> **Hilo proporcionado**:
╭──
# que es over??



## rrl (Sep 21, 2008)

lo posteo aquí pues siento que esta solo es onda de aquí de mexico: viene mucha gente y me pregunta por espaciadores OVER para tazas de dirección (para darle altura a la potencia).

que es eso de OVER?? lo he intentado investigar en paginas en otros países y no he encontrado nada acerca de esta especificación; parece que solo aquí en mexico manejan este termino: "OVER, SUPER OVER" o estoy mal...

por cierto tenia mucho que no posteaba... saludos amigos!


----------



## Warp (May 24, 2004)

1 1/8", corto por oversize, de aquellos tiempos cuando los tubos de direccion eran de 1" y de pronto salieron los de 1.125" y se les decia "oversize".

En Mexico aparentemente el termino no cayo en desuso despues de que llego el 1.5" y el tapered.
╰──
> **Listado de datos**:
╭──
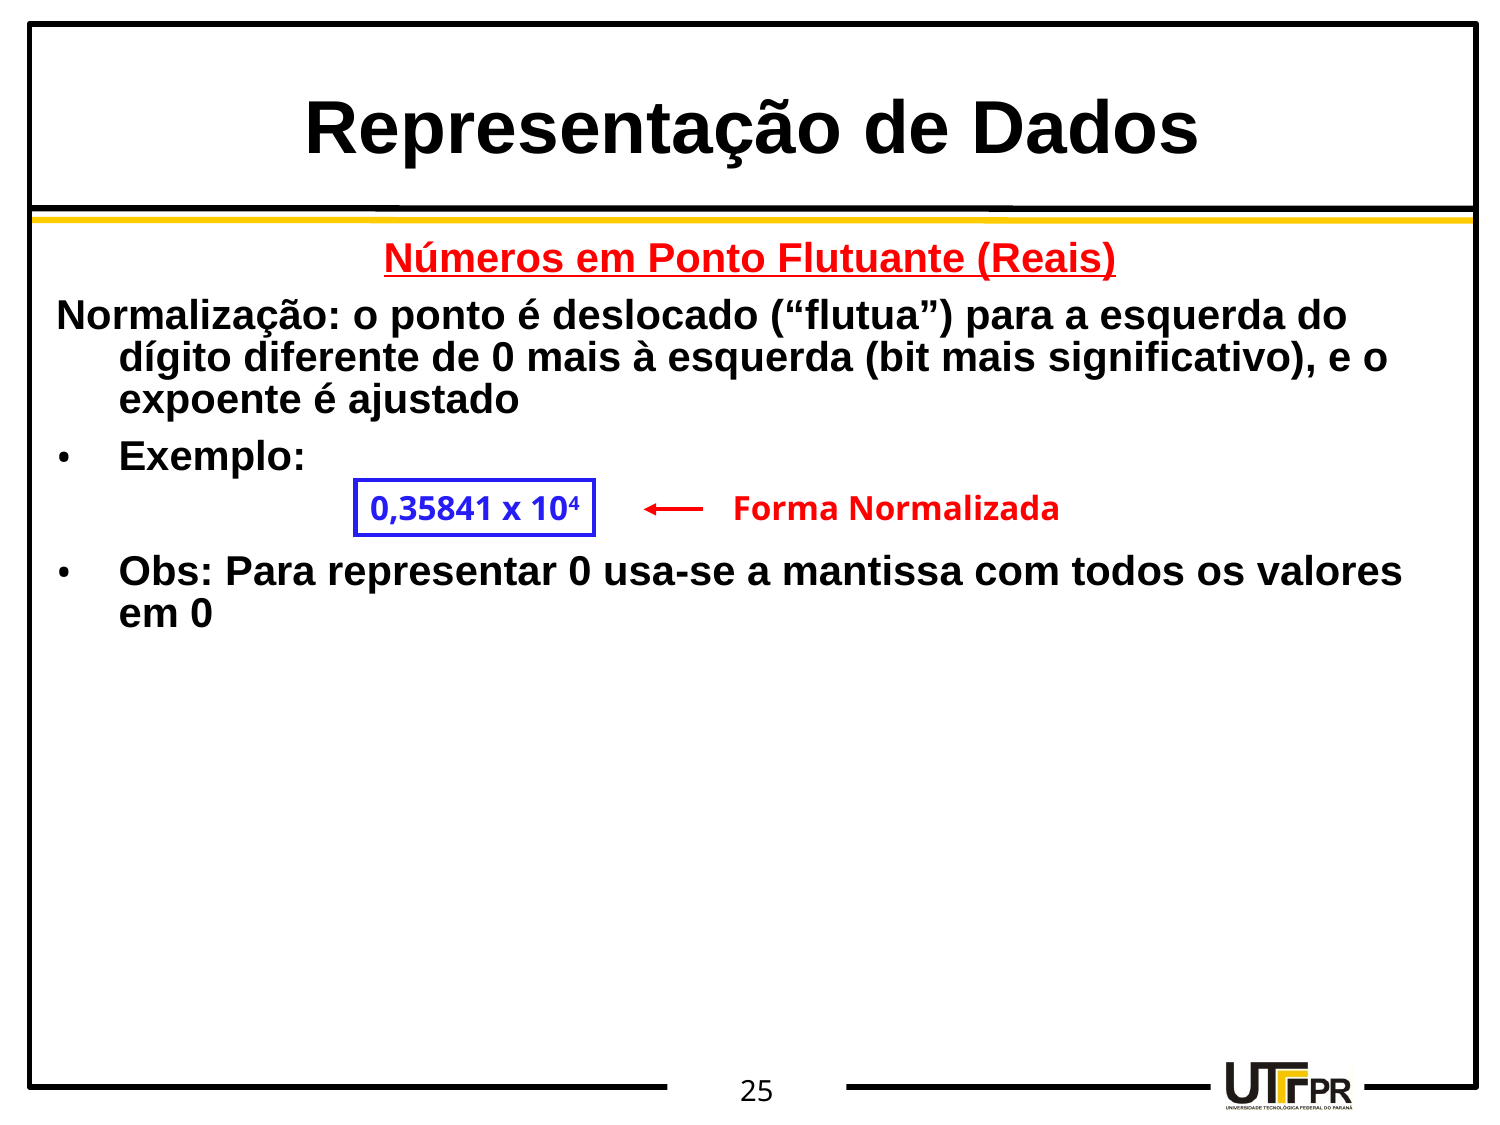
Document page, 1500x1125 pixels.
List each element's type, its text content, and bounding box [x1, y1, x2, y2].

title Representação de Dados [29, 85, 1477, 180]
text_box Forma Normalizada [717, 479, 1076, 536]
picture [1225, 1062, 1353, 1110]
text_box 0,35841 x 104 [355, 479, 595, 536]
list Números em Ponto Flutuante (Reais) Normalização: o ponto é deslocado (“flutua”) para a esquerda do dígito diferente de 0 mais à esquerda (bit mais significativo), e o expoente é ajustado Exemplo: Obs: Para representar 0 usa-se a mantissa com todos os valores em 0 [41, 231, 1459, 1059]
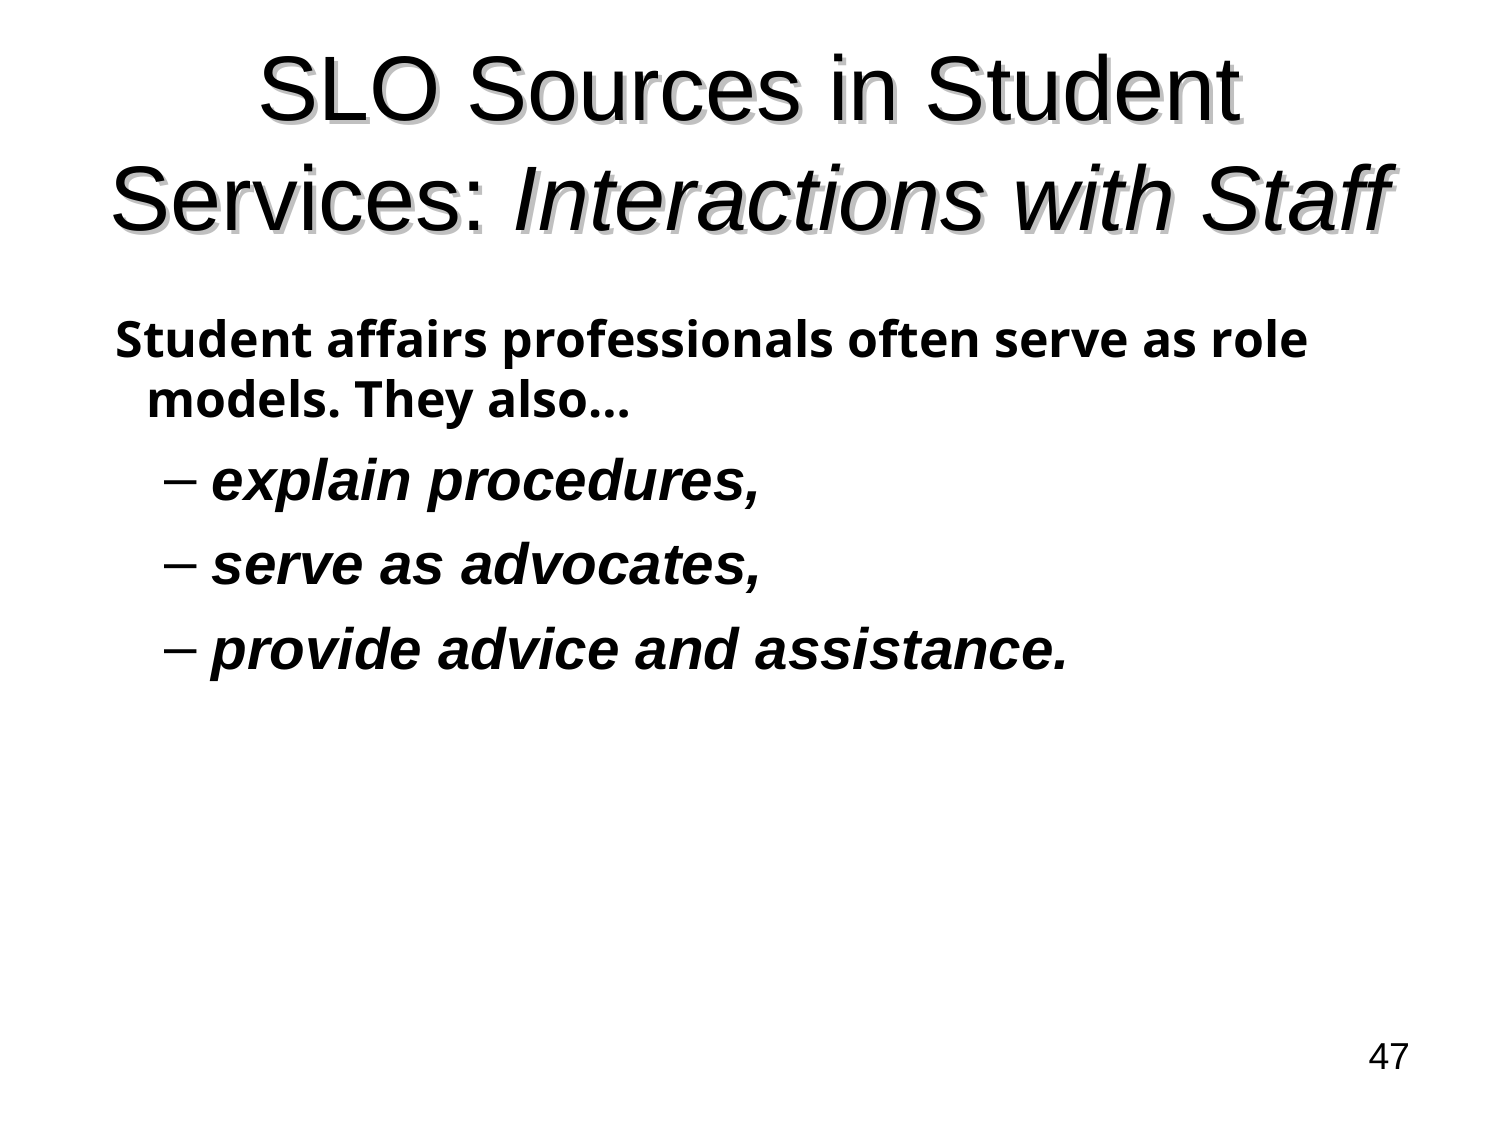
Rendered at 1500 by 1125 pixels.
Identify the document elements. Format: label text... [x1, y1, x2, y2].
╰──
╭──
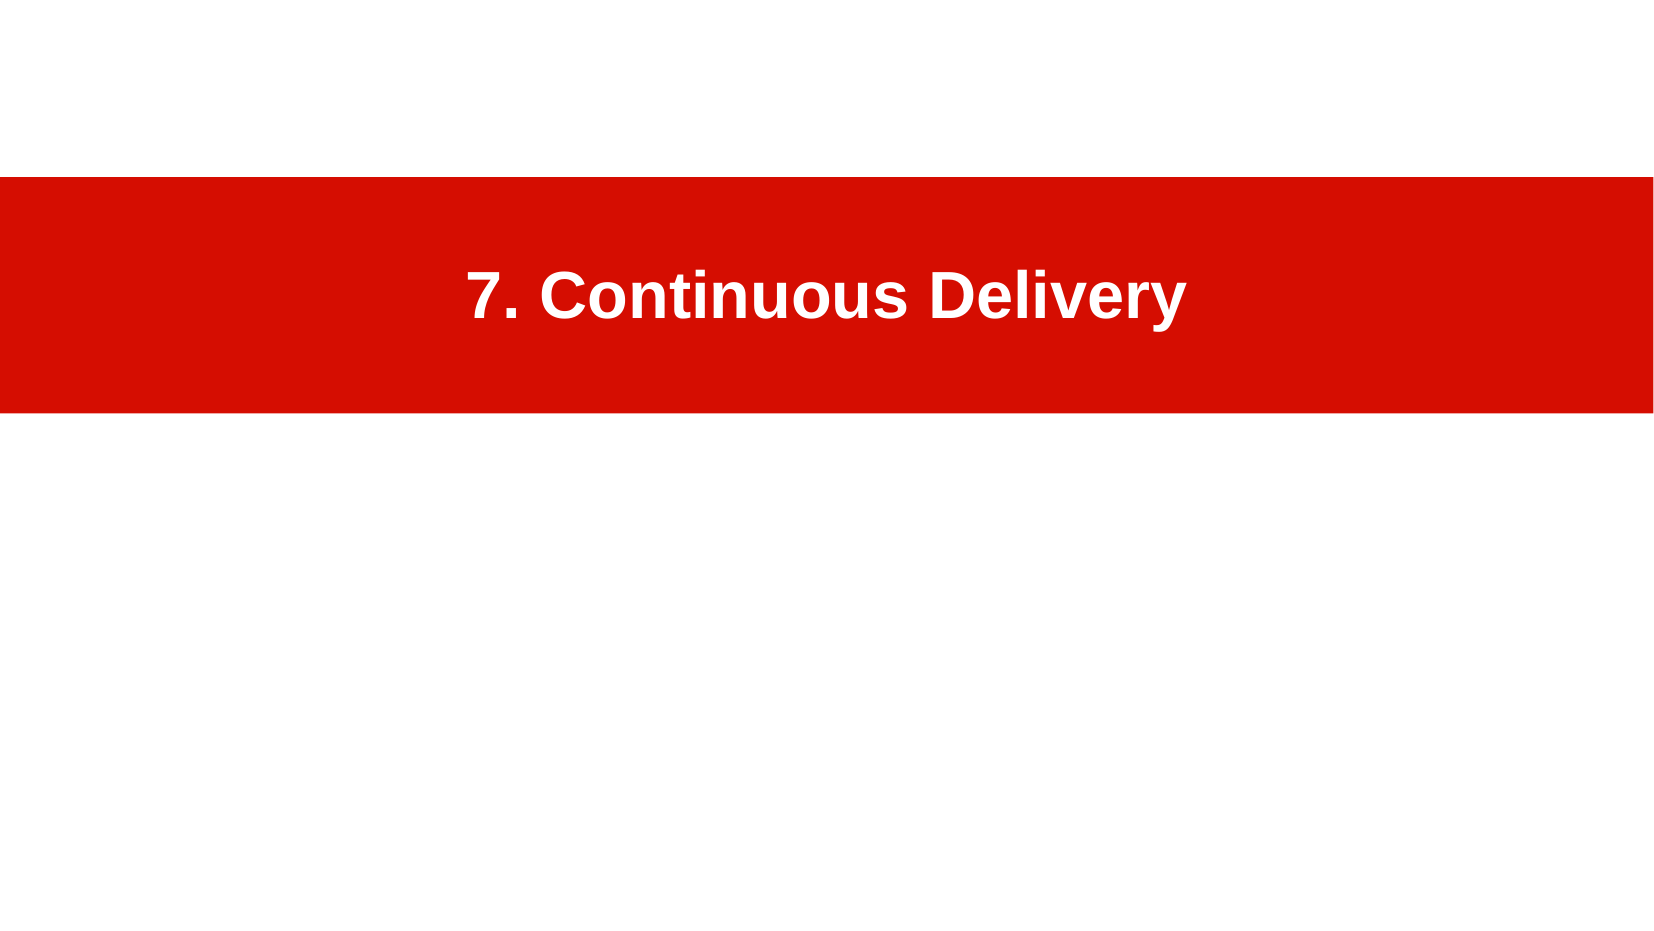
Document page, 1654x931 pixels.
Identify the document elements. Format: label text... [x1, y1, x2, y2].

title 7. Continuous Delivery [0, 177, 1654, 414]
╰──
> **Lo que se pide**:
- 1) Enumera todas las medidas numéricas de tubo de dirección que aparecen en el hilo sobre el término OVER.
- 2) Escribe la continuación del hilo sobre el término OVER a partir de su último mensaje.
Los ítems no guardan ninguna relación con el hilo.

> **Resultados esperados**:
- 1) 1 1/8", 1", 1.125", 1.5"

- 2)
O eso entiendo yo.


----------



## the last biker (Oct 12, 2005)

Ja ja ja , a mi me da mucha risa ese termino de over o de oversize , jajaja.

Se lee y se utiliza de forma muy común en los anuncios de headsets , potencias y hasta de manubrios , estoy de acuerdo con Warp , hace ya un montonal de años cuando los tubo de dirección pasaron de 1 pulgadota a 1 1/8" se les comenzo a llamar oversize y aquí en México se quedo la mala costumbre del " over " 

saludos.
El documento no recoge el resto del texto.